Comment alors construire une société plus humaine ?

Le capitalisme ne sera surmonté qu’à mesure que nous construirons notre propre rapport social. L’initiative se trouve alors complètement de notre côté.

Le ballon est devant nos pieds.

Nous sommes chacun.e les Actrices et les Acteurs principaux dans le théâtre social.

Le capitalisme ne vit que grâce à notre soumission. Ce qui est premier, c’est le travail que nous accomplissons les un.es pour les autres, dans des relations dont nous sommes seul.es responsables. Les capitalistes n’interviennent que sur la base de ce fait premier : ils ne font que canaliser notre travail pour sucer notre moëlle.

A nous de soigner notre façon de penser le capitalisme. Si nous décrivons toujours sa puissance, sans mettre en lumière notre action de reconstruction ou de soumission, nous nous posons en Spectateur.es, nous étouffons ainsi l’Acteur.e que nous sommes de toute façon.

Bien sûr l’Acteur.e a besoin d’informations sur le théâtre social dans lequel iel agit.

Mais la propagande omniprésente instrumentalise ce besoin. Que la TV ou les discussions de bistrot encensent ou critiquent le capitalisme, elles assassinent en nous l’Acteur.e.

Ce qui fait sens dans ma vie, c’est de construire des liens d’échange dignes des êtres humains que nous sommes. D’abord avec mes proches, en famille, au boulot, et dans la perspective que c’est ça qui changera nos liens au niveau planétaire.

« Soyons nous-mêmes le changement que nous voulons pour la société. »

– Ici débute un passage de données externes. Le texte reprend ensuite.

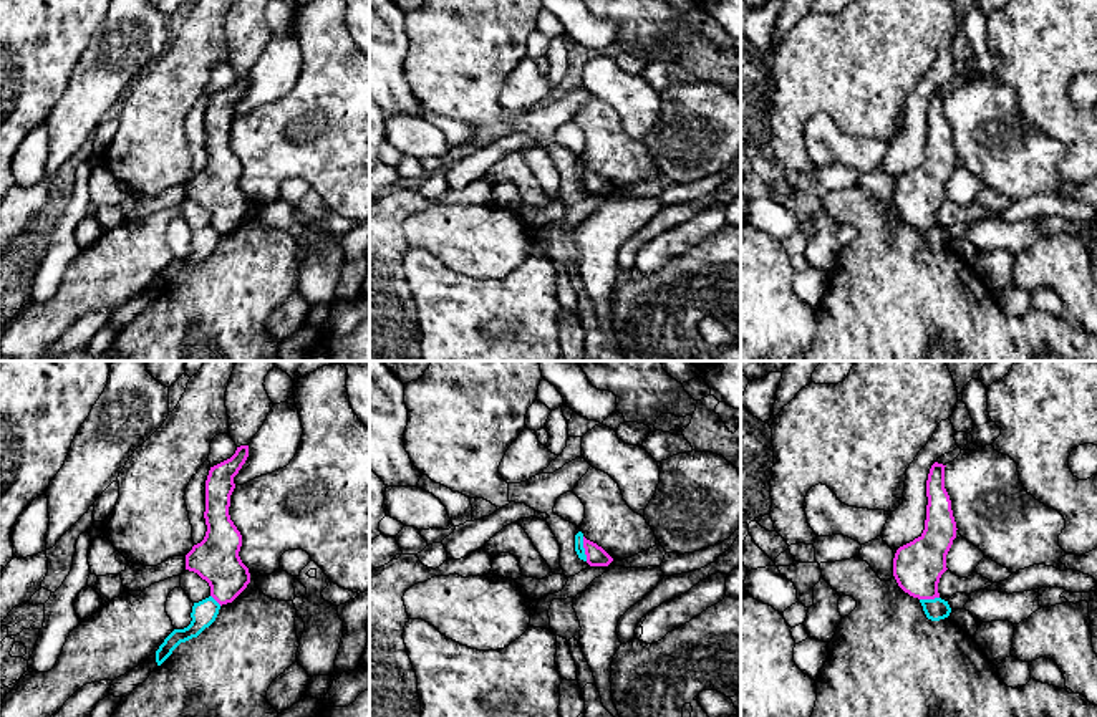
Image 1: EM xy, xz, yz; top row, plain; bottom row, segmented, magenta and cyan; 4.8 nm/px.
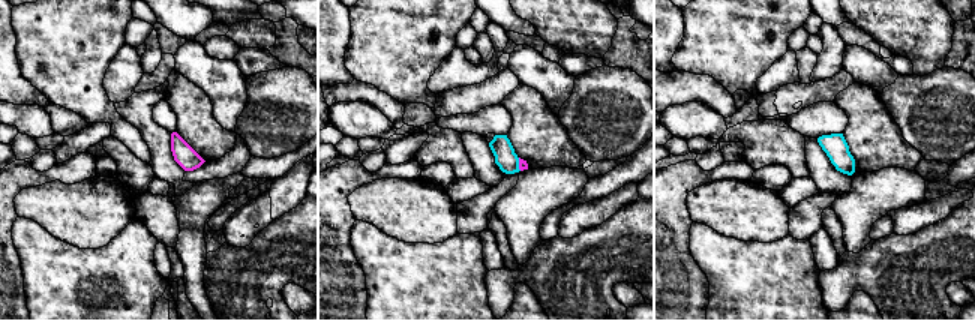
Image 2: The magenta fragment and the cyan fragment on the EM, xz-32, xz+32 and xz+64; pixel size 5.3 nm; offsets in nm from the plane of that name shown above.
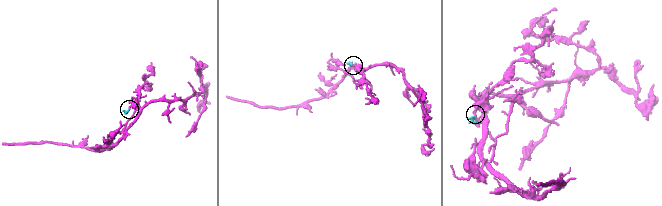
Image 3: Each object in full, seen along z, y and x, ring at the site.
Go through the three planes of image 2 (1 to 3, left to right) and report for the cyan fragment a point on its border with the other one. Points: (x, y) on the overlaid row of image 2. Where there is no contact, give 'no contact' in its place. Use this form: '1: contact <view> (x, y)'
1: no contact
2: contact xz+32 (519, 164)
3: no contact

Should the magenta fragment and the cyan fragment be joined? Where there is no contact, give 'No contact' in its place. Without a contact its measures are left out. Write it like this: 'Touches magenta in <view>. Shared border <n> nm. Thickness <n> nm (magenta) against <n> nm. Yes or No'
Touches magenta in xz. Shared border 120 nm. Thickness 100 nm (magenta) against 50 nm. No

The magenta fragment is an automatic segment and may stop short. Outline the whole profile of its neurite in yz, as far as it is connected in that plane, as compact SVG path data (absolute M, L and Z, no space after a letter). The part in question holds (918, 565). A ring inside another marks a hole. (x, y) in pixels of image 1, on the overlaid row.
M935 462L926 480L926 520L923 533L900 546L893 558L898 586L913 598L940 598L938 583L946 568L946 555L956 538L951 500L945 488L945 467Z

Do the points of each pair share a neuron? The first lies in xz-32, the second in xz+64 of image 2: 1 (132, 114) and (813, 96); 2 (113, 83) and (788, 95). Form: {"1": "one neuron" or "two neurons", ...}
{"1": "one neuron", "2": "two neurons"}

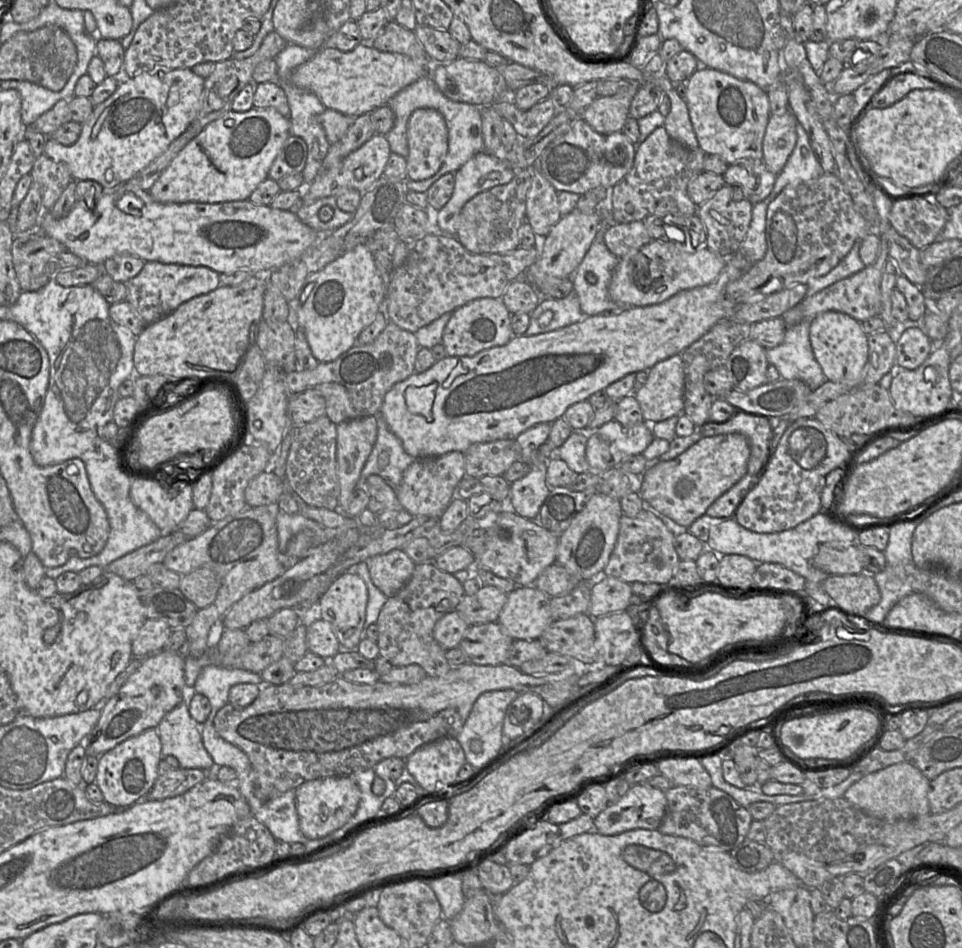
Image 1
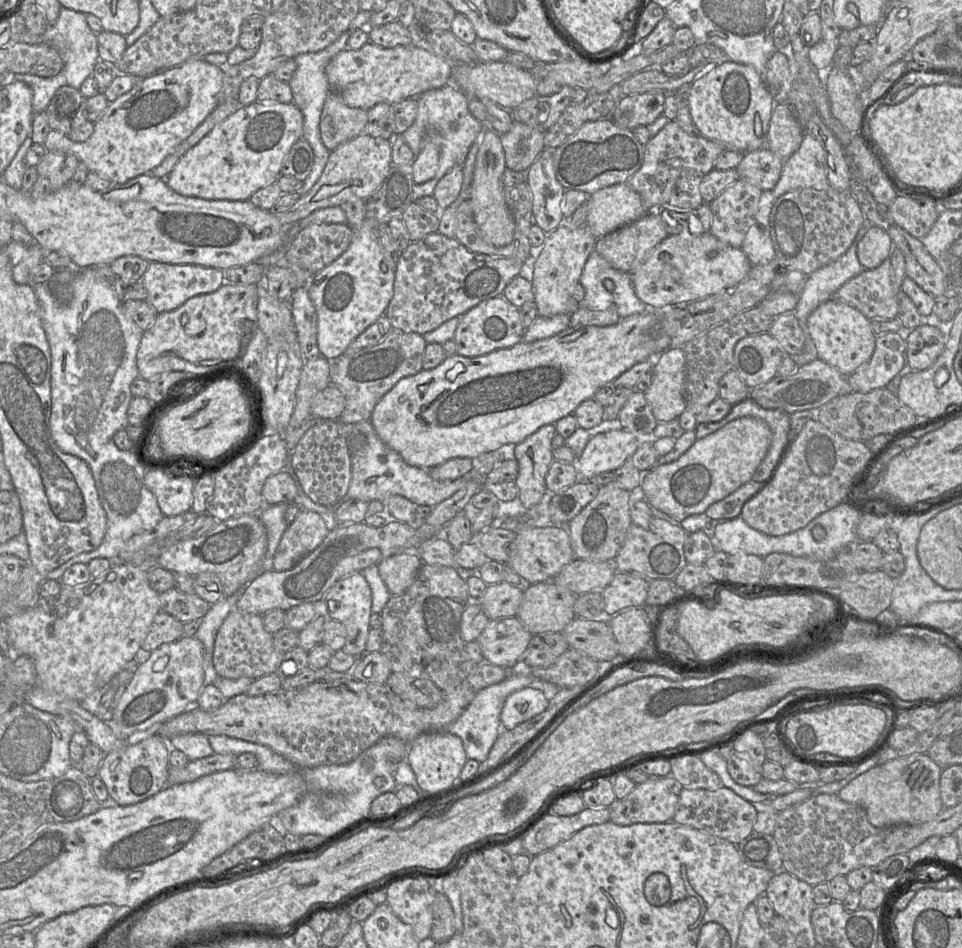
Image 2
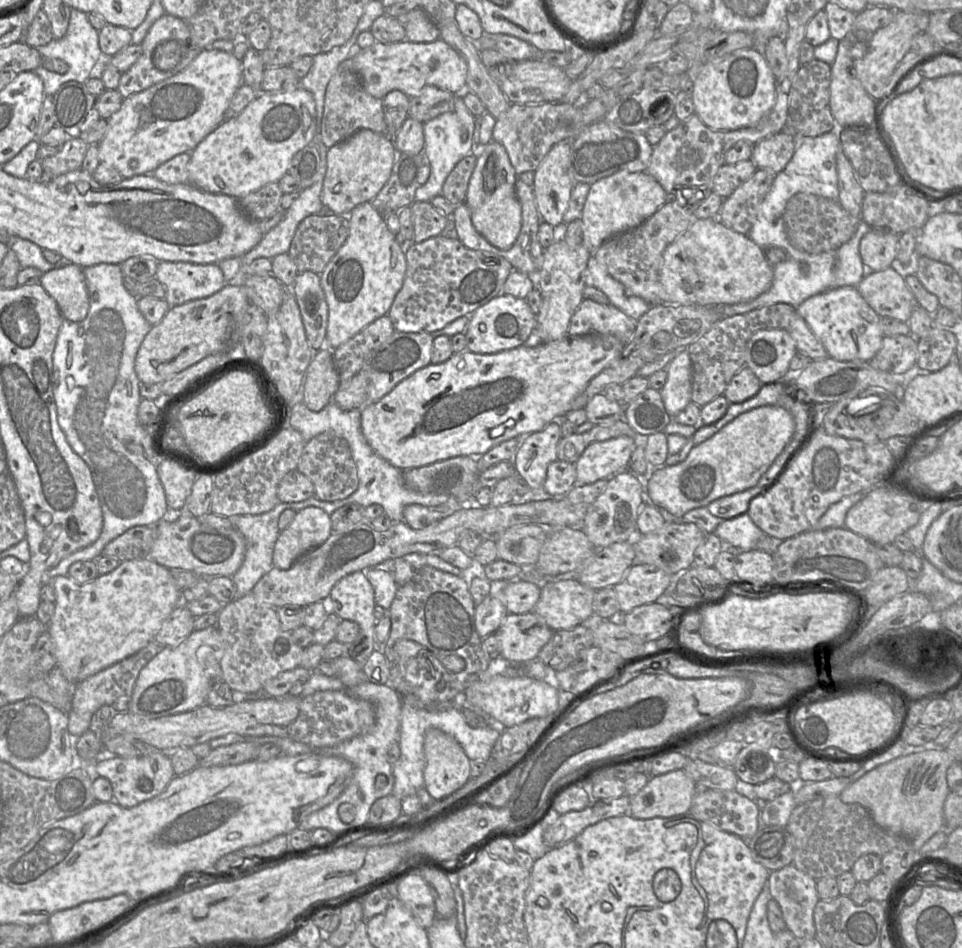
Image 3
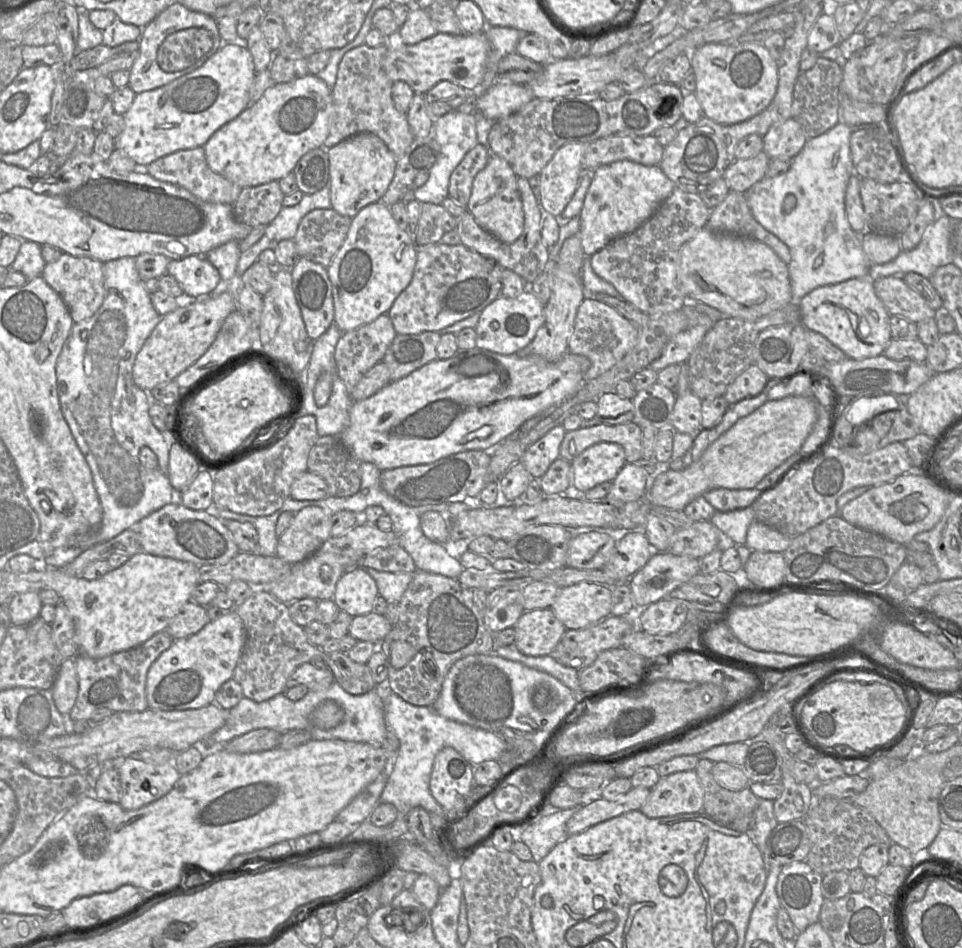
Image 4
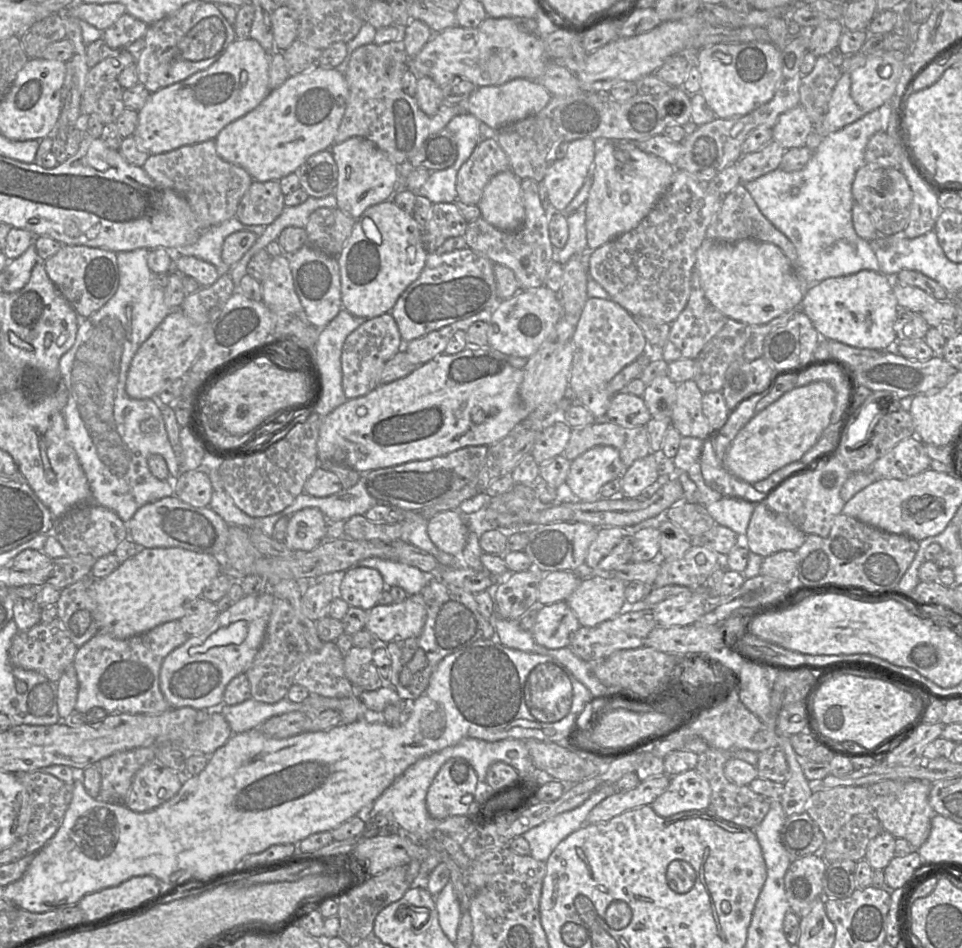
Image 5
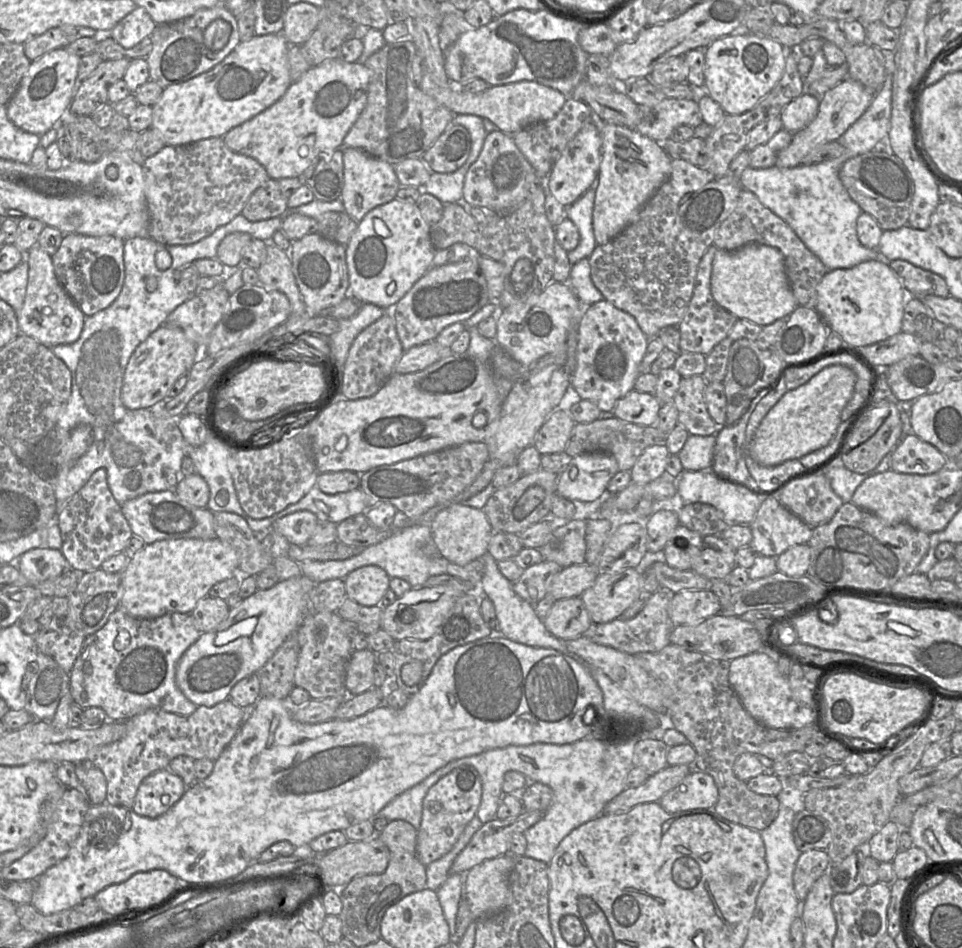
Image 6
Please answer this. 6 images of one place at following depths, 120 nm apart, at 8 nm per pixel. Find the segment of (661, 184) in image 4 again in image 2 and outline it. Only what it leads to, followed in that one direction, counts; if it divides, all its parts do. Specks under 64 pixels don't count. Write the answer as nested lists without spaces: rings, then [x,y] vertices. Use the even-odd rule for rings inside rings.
[[[627,182],[598,190],[586,203],[586,224],[597,239],[648,213],[640,195]]]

« Le but, c’est le chemin. » (Gandhi).

C’est le propre du capitalisme de ne s’intéresser qu’au produit du travail, d’être aveugle pour le travail lui-même, pour l’activité vivante, pour les relations dans lesquelles elle est vécue :

Pour notre chemin de vie. Mettons en lumière NOTRE activité réelle dans la société.

Nous produisons tout ce dont la société a besoin pour vivre, biens matériels, culturels.

En produisant ces biens, nous produisons surtout nos relations sociales, relations entre travailleur.es, relation avec les bénéficiaires de notre travail.

Le rapport marchand nous met chacun seul devant la nécessité de boucler nos fins de mois.

Nous sommes très ensorcelés par cette réalité cruelle, elle masque la réalité profonde :

C’est par notre coopération sociale que nos vies individuelles sont possibles.

Plantons dès le départ la discussion sur ce terrain, celui de ce que nous faisons dans la société. C’est rester sur nos pieds. C’est la difficulté qu’il faut empoigner dès le départ : nous sommes Acteur.e.s, c’est nous qui avons le pouvoir de faire, les capitalistes n’ont qu’un pouvoir dérivé, le pouvoir sur, sur nous.

Le pouvoir n’est pas à conquérir, il est déjà dans nos mains.

Mais nous avons encore peur de vivre notre propre pouvoir.